** Stored items **

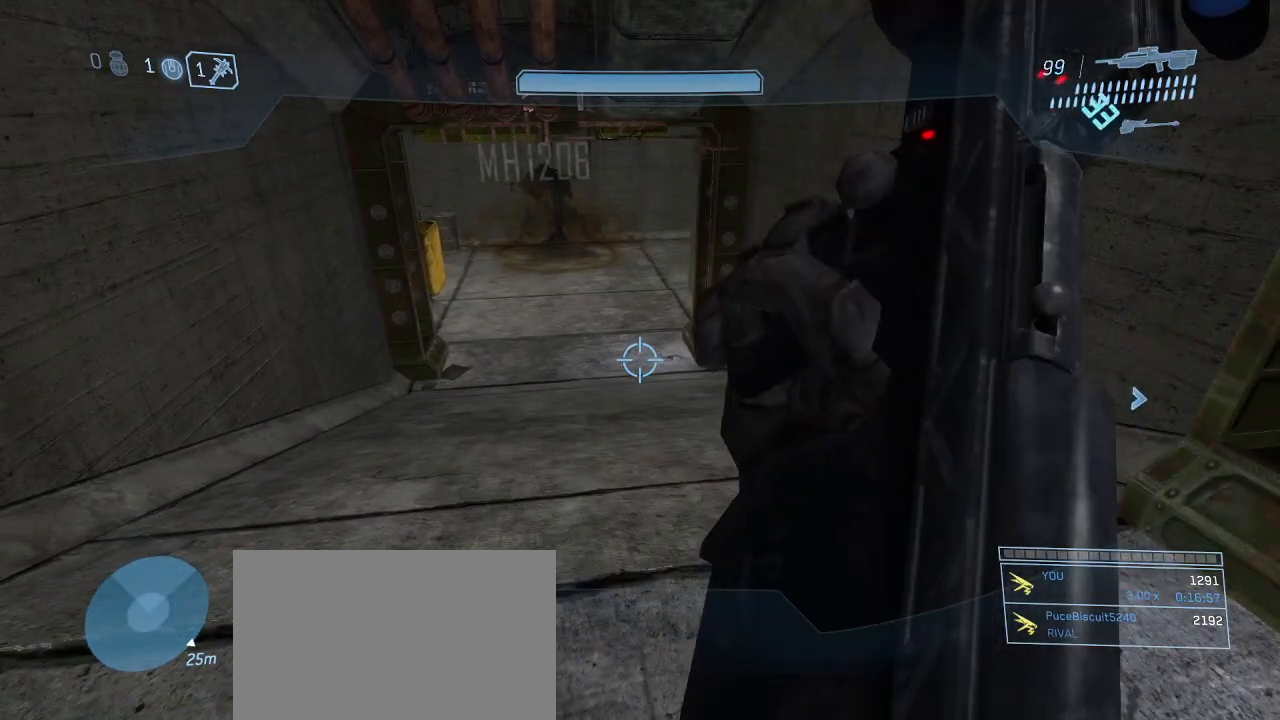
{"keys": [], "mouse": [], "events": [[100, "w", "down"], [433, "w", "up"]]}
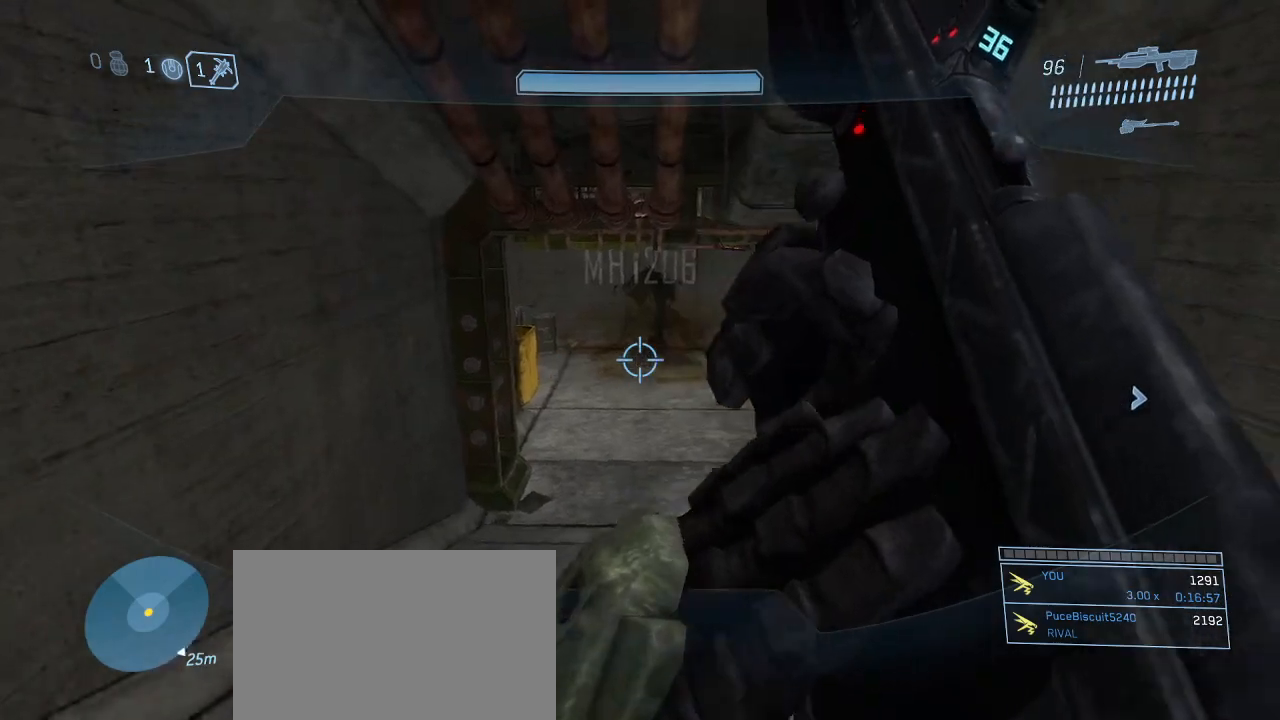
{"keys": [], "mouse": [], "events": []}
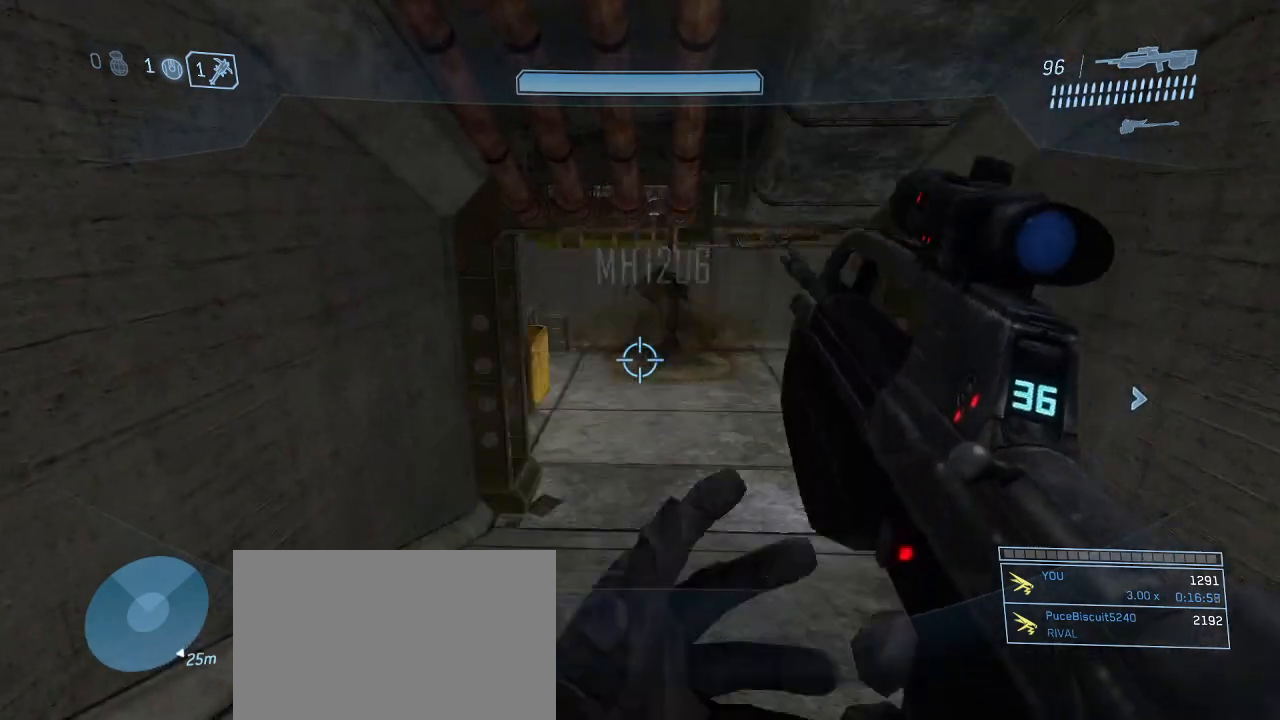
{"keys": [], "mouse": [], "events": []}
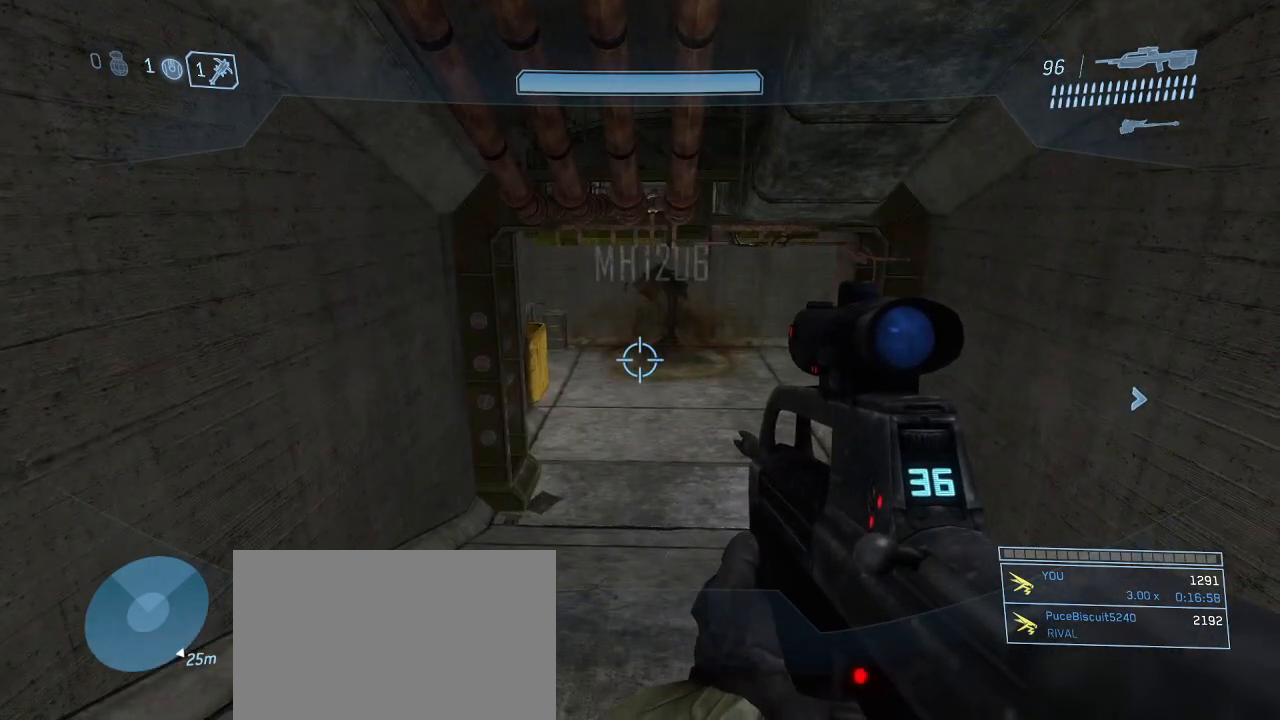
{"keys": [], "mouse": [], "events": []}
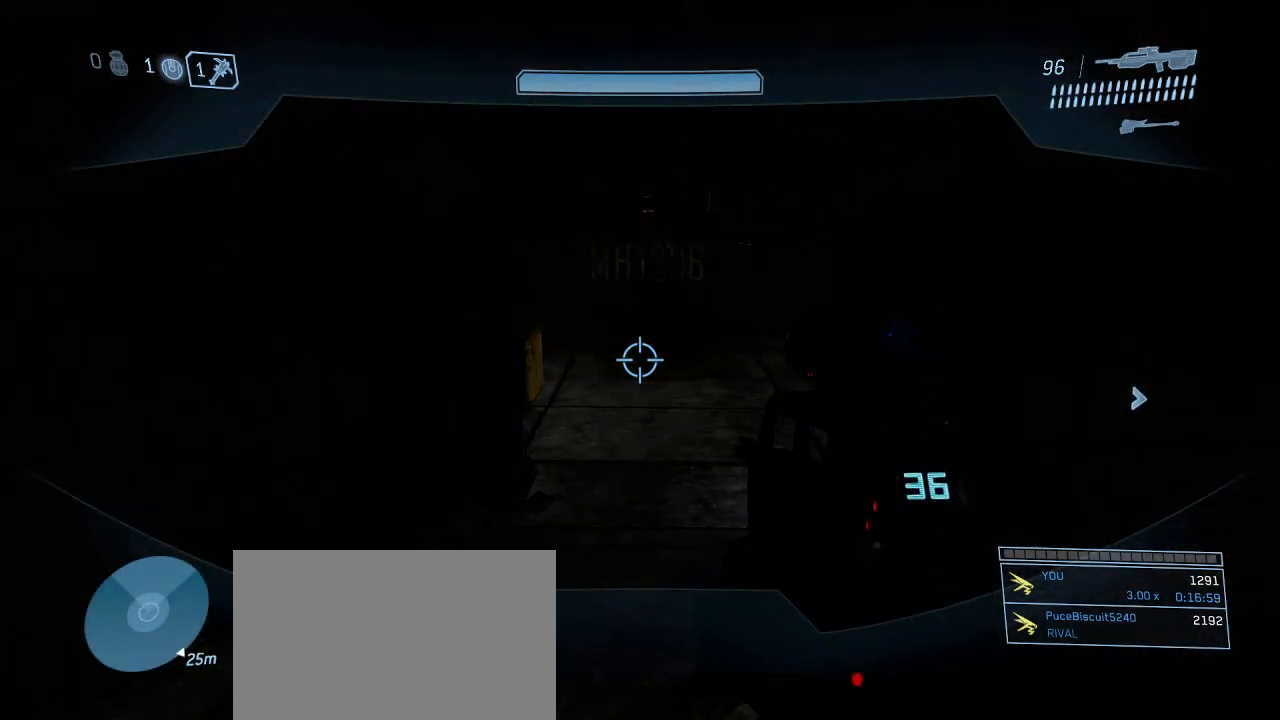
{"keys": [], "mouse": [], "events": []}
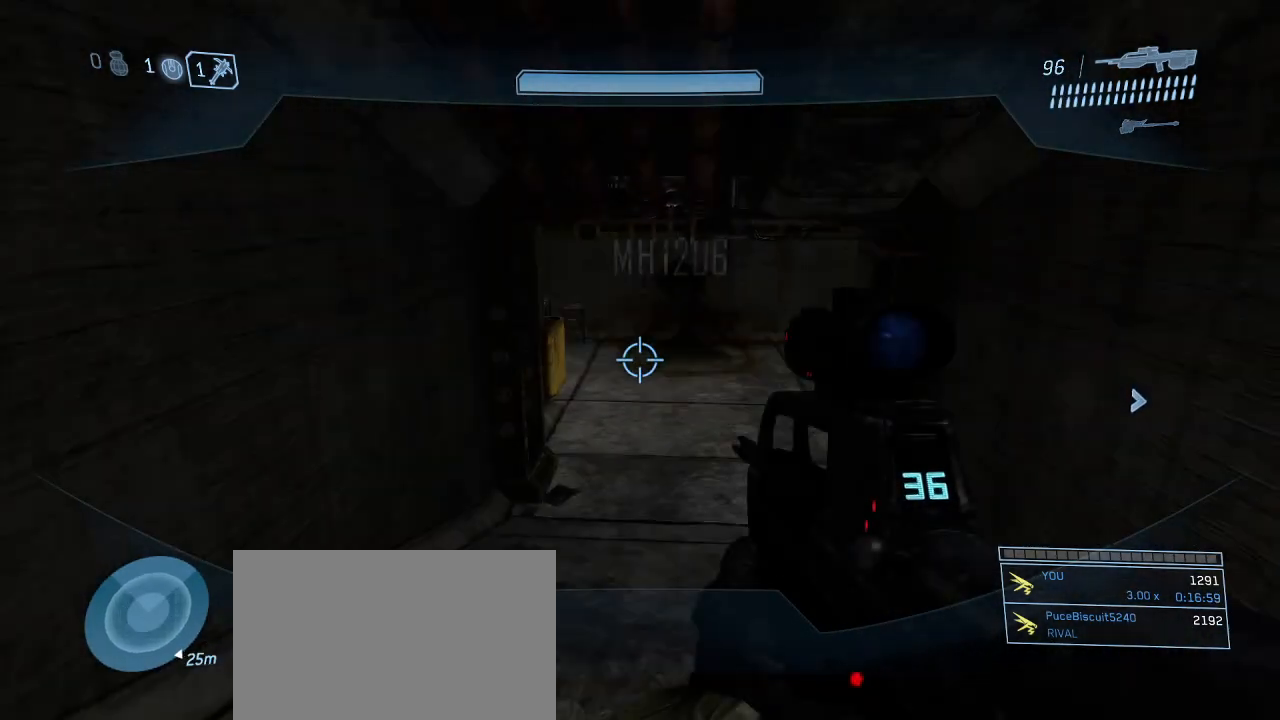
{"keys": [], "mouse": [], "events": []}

** Problem **
Your answer must be every record above, word for word, with no pictures.

** Completed task **
{"keys": [], "mouse": [], "events": [[100, "w", "down"], [433, "w", "up"]]}
{"keys": [], "mouse": [], "events": []}
{"keys": [], "mouse": [], "events": []}
{"keys": [], "mouse": [], "events": []}
{"keys": [], "mouse": [], "events": []}
{"keys": [], "mouse": [], "events": []}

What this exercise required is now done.